Travel and further career
In 1799, Malthus made a European tour with William Otter, a close college friend, travelling part of the way with Edward Daniel Clarke and John Marten Cripps, visiting Germany, Scandinavia and Russia. Malthus used the tour to gather population data. Otter later wrote a Memoir of Malthus for the second edition of his Principles of Political Economy. During the Peace of Amiens of 1802 he travelled to France and Switzerland, in a party that included his relation and future wife Harriet.In 1803, he became rector of Walesby, Lincolnshire.
In 1805, Malthus became Professor of History and Political Economy at the East India Company College in Hertfordshire. His students affectionately referred to him as "Pop", "Population", or "web-toe" Malthus.
Near the end of 1817, the proposed appointment of Graves Champney Haughton to the college was made a pretext by Randle Jackson and Joseph Hume to launch an attempt to close it down. Malthus wrote a pamphlet defending the college, which was reprieved by the East India Company within the same year, 1817.
In 1818, Malthus became a Fellow of the Royal Society.
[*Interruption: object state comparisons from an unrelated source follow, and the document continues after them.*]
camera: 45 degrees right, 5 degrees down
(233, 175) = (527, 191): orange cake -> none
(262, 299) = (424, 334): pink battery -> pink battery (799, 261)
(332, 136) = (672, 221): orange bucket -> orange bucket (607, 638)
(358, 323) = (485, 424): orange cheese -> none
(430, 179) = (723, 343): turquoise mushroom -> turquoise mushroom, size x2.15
Malthus–Ricardo debate on political economy
During the 1820s, a setpiece intellectual discussion took place among the exponents of political economy, often called the Malthus–Ricardo debate after its leading figures, Malthus and theorist of free trade David Ricardo, both of whom had written books with the title Principles of Political Economy. Under examination were the nature and methods of political economy itself, while it was simultaneously under attack from others. The roots of the debate were in the previous decade. In The Nature of Rent, Malthus had dealt with economic rent, a major concept in classical economics. Ricardo defined a theory of rent in his Principles of Political Economy and Taxation : he regarded rent as value in excess of real production—something caused by ownership rather than by free trade. Rent therefore represented a kind of negative money that landlords could pull out of the production of the land, by means of its scarcity. Contrary to this concept, Malthus proposed rent to be a kind of economic surplus.The debate developed over the economic concept of a general glut, and the possibility of failure of Say's law. Malthus laid importance on economic development and the persistence of disequilibrium. The context was the post-war depression; Malthus had a supporter in William Blake, in denying that capital accumulation was always good in such circumstances, and John Stuart Mill attacked Blake on the fringes of the debate.
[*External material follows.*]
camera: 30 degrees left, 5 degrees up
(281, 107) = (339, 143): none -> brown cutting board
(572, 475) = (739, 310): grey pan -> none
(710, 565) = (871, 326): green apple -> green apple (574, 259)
Ricardo corresponded with Malthus from 1817 about his Principles. He was drawn into considering political economy in a less restricted sense, which might be adapted to legislation and its multiple objectives, by the thought of Malthus. In Principles of Political Economy and elsewhere, Malthus addressed the tension, amounting to conflict he saw between a narrow view of political economy and the broader moral and political plane. Leslie Stephen wrote:
If Malthus and Ricardo differed, it was a difference of men who accepted the same first principles. They both professed to interpret Adam Smith as the true prophet, and represented different shades of opinion rather than diverging sects.
It is now considered that the different purposes seen by Malthus and Ricardo for political economy affected their technical discussion, and contributed to the lack of compatible definitions. For example, Jean-Baptiste Say used a definition of production based on goods and services and so queried the restriction of Malthus to "goods" alone.
In terms of public policy, Malthus was a supporter of the protectionist Corn Laws from the end of the Napoleonic Wars. He emerged as the only economist of note to support duties on imported grain. By encouraging domestic production, Malthus argued, the Corn Laws would guarantee British self-sufficiency in food.